Now, most of us don’t have parents like Ray. Most of us are so afraid of the word, “quit” that we would never dream of dropping something that we invested a lot of time into. And it is for this reason, and this reason alone, that so many people fail to succeed. Why? Because in order to achieve something spectacular you have to have a laser-like focus on it and you already know that you can’t focus on several things at once. Confucius said, “he who chases two rabbits catches neither,” so if you want a rabbit, you’re going to have to decide.

Our problem is that we want to dabble in this and play with that. We want to try some experiments and we want to explore some possibilities. By this of course, we intend to play it safe and I’m as guilty of this as anyone (probably even more so). We want to “try.” We want to try so that when things fall apart we can easily jump ship. This is what separates those who achieve great things and people who almost achieve great things. Successful people know that in order to surpass their peers they need to be more focused and more committed than their competition. But what most people forget is that you only have a limited amount of resources. And if you’re going to focus on one thing, then you’re going to have to quit something else. In my coaching, I’ve found that learning to quit is one of the hardest lessons to learn, especially for high achievers.

So, in order to help you let go, let me remind you that being “good” at something doesn’t get you anywhere. A “good” basketball player may run rings around the guys at the local rec center, but he’s not getting endorsement deals. Being a “good” businessman just means that your company survives. It doesn’t mean that your company is truly adding value to its customers, employees, and the community…consistently. You may be “good” at a lot of things and while that may impress your Facebook friends, the world at large doesn’t care. The world only cares about excellence and the only way to achieve excellence is to focus. No one has ever built a statue to honor a dabbler.

So, what does this mean for you? Well, it means that you need to do some serious soul-searching. You need to figure out what kind of business you need to be in and equally importantly, the kind of business you need to get out of. Look at each piece of your life and make a decision to either quit or commit. Figure out what’s most important to you and put your time, money and energy there – forget everything else. If you have a hobby or you do something to have fun or relax, then by all means keep doing it. We all need to enjoy ourselves. Just don’t deceive yourself into believing that what you dabble in will amount to anything more than that.

Your time and energy are your most precious resources. It is the great equalizer. However, once spent, you never get them back. Ask yourself honestly, where do you spend your time each week and are those things moving you forward in the areas that are most important to you? If not, then I guarantee that you’ve got some time wasters in there. Cut those anchors loose and give yourself the freedom to pursue excellence in your chosen area.

Michael-Jordan-white-sox

“This HAS been a lot of fun. So, listen…….”
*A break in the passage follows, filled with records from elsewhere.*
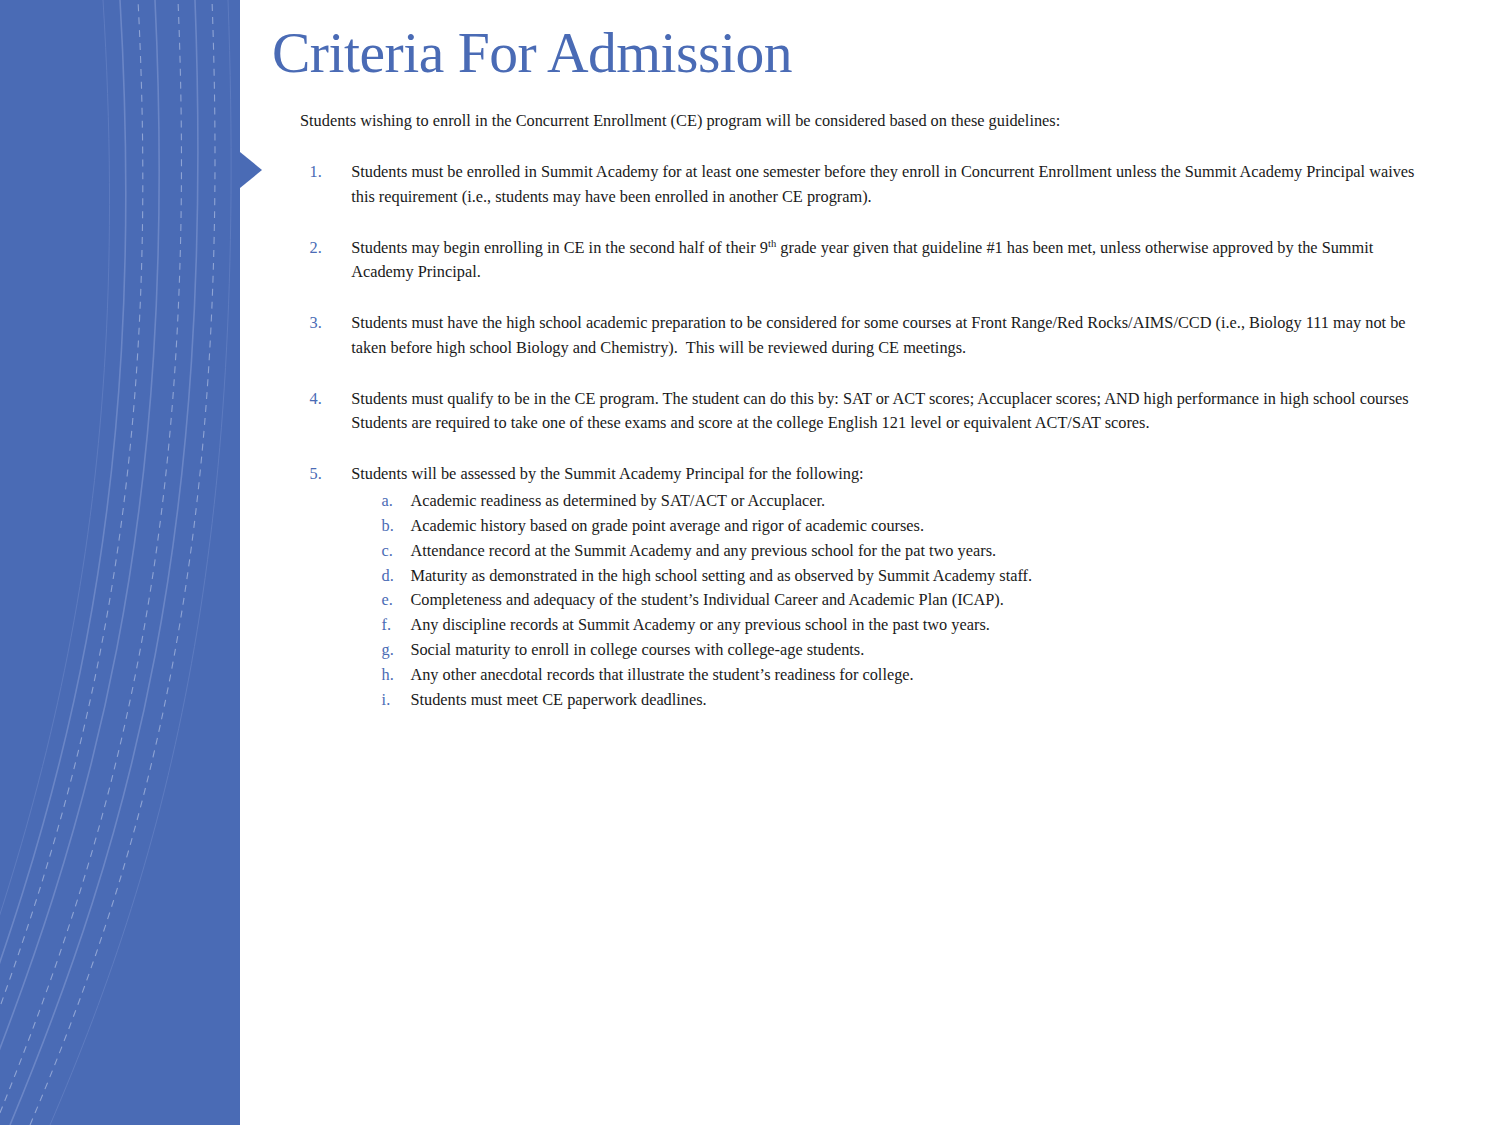Criteria For Admission
Students wishing to enroll in the Concurrent Enrollment (CE) program will be considered based on these guidelines:
Students must be enrolled in Summit Academy for at least one semester before they enroll in Concurrent Enrollment unless the Summit Academy Principal waives this requirement (i.e., students may have been enrolled in another CE program).
Students may begin enrolling in CE in the second half of their 9th grade year given that guideline #1 has been met, unless otherwise approved by the Summit Academy Principal.
Students must have the high school academic preparation to be considered for some courses at Front Range/Red Rocks/AIMS/CCD (i.e., Biology 111 may not be taken before high school Biology and Chemistry). This will be reviewed during CE meetings.
Students must qualify to be in the CE program. The student can do this by: SAT or ACT scores; Accuplacer scores; AND high performance in high school courses Students are required to take one of these exams and score at the college English 121 level or equivalent ACT/SAT scores.
Students will be assessed by the Summit Academy Principal for the following:
Academic readiness as determined by SAT/ACT or Accuplacer.
Academic history based on grade point average and rigor of academic courses.
Attendance record at the Summit Academy and any previous school for the pat two years.
Maturity as demonstrated in the high school setting and as observed by Summit Academy staff.
Completeness and adequacy of the student’s Individual Career and Academic Plan (ICAP).
Any discipline records at Summit Academy or any previous school in the past two years.
Social maturity to enroll in college courses with college-age students.
Any other anecdotal records that illustrate the student’s readiness for college.
Students must meet CE paperwork deadlines.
In 1908, after eight years of hard work and learning the ins and out of his trade, Albert Einstein quit his job at the patent office to focus on his scientific research and teaching. In 1946, an Albanian nun named Teresa left her position in the convent to live among the poor of Calcutta. 33 years later she was awarded a Nobel Peace Prize. In 1994, Michael Jordan quit the Chicago Whitesox to rejoin the Chicago Bulls winning three additional national basketball championships in the process.

They were all average people who were “good” at a lot of things. What set them apart though was an above average clarity about who they wanted to be. They committed to that vision and they quit everything else. Every time you hear someone quote Vince Lombardy’s line, “A winner never quits and a quitter never wins,” just smile quietly. You know the truth. A winner quits lots of stuff.